Why This Fight Matters for Your Math Homework

Every time you use math to describe the world, you take a side in a debate you might not even know was happening.

You may be wondering whether all this matters beyond dusty philosophy departments. It does. When you solve a physics problem that correctly predicts the swing of a pendulum or the path of a planet, you are relying on numbers and functions. If platonism is true, you are staring at the abstract skeleton of reality — mathematics is something you discover, like a hidden continent. If the critics are right, you are using a brilliant human invention, a language that helps us talk about patterns without making the language itself part of the universe.

The indispensability argument matters because it forces you to ask: what makes something real? Is it enough that a thing appears in the best story science tells, or must it also pull its weight by explaining the world in a way that cannot be replaced?

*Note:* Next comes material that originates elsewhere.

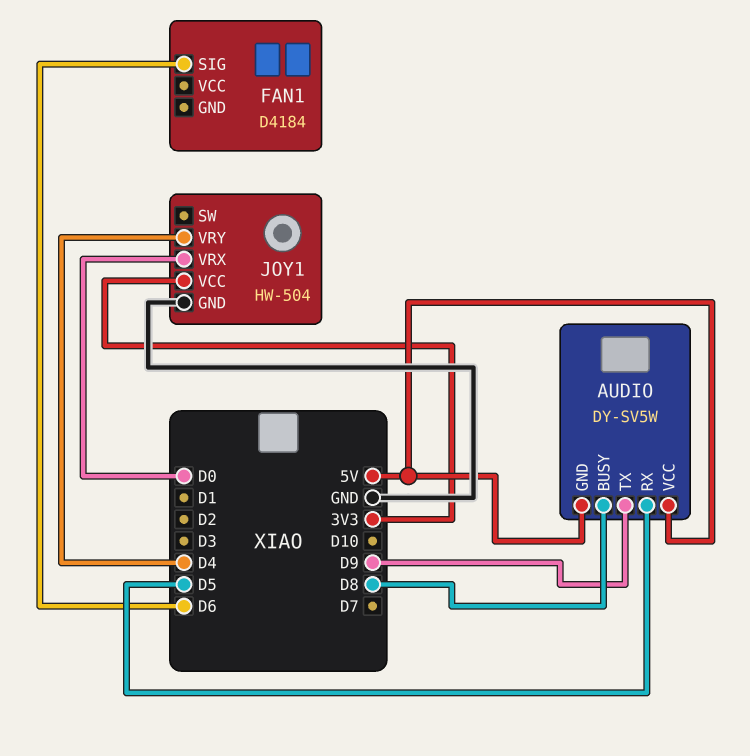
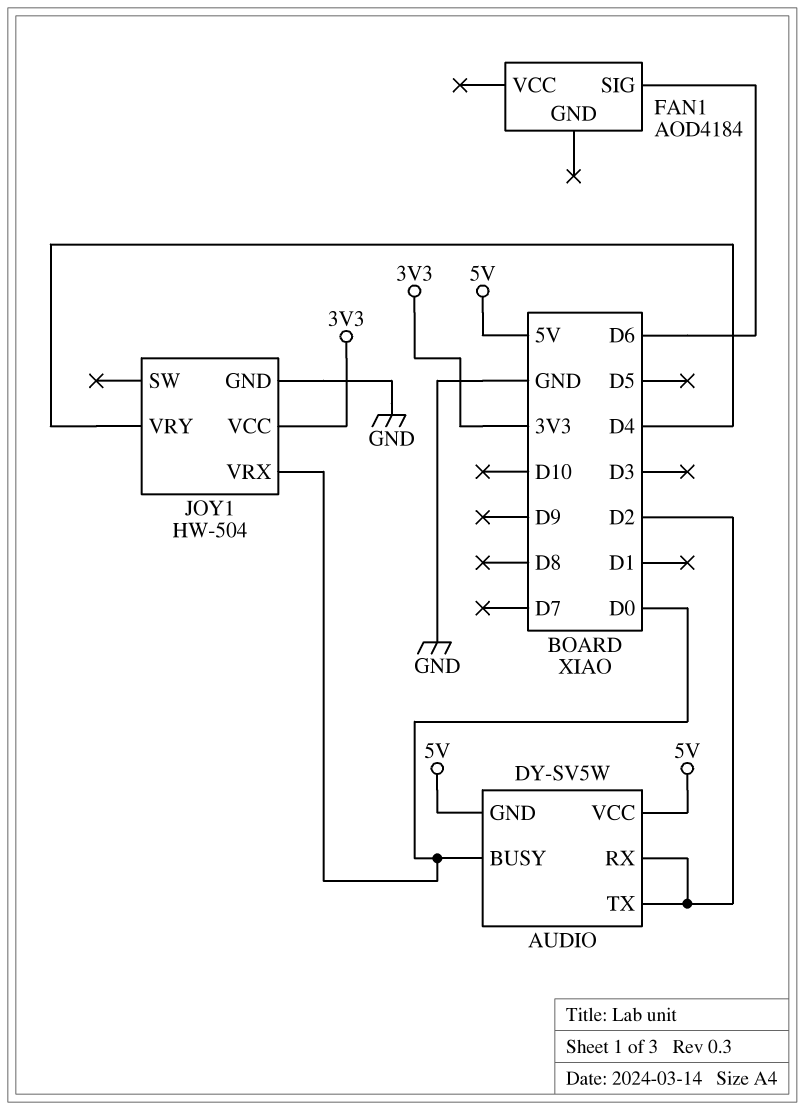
AUDIO pin BUSY: D8 -> D0
AUDIO pin RX: D5 -> D2
AUDIO pin TX: D9 -> D2
FAN1: D4184 -> AOD4184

For now, there is no settled answer. Quine’s original vision has cracked and been rebuilt, but the debate has never been sharper. The next time you calculate a planetary orbit or graph a line of best fit, remember — you are holding a piece of a philosophical storm that has been raging for decades.

Think about it

  1. If you could do all of science using only shapes and points, never once mentioning the number 2, would you still believe the number 2 exists? Why or why not?
  2. In a video game, your character has “health points” that are not real, yet they still affect what happens. Are the numbers in a scientist’s theory any different from those health points?
  3. Imagine we discover that mathematics was invented by humans by accident. Would that make the fact that 7 is a prime number any less certain than it is today?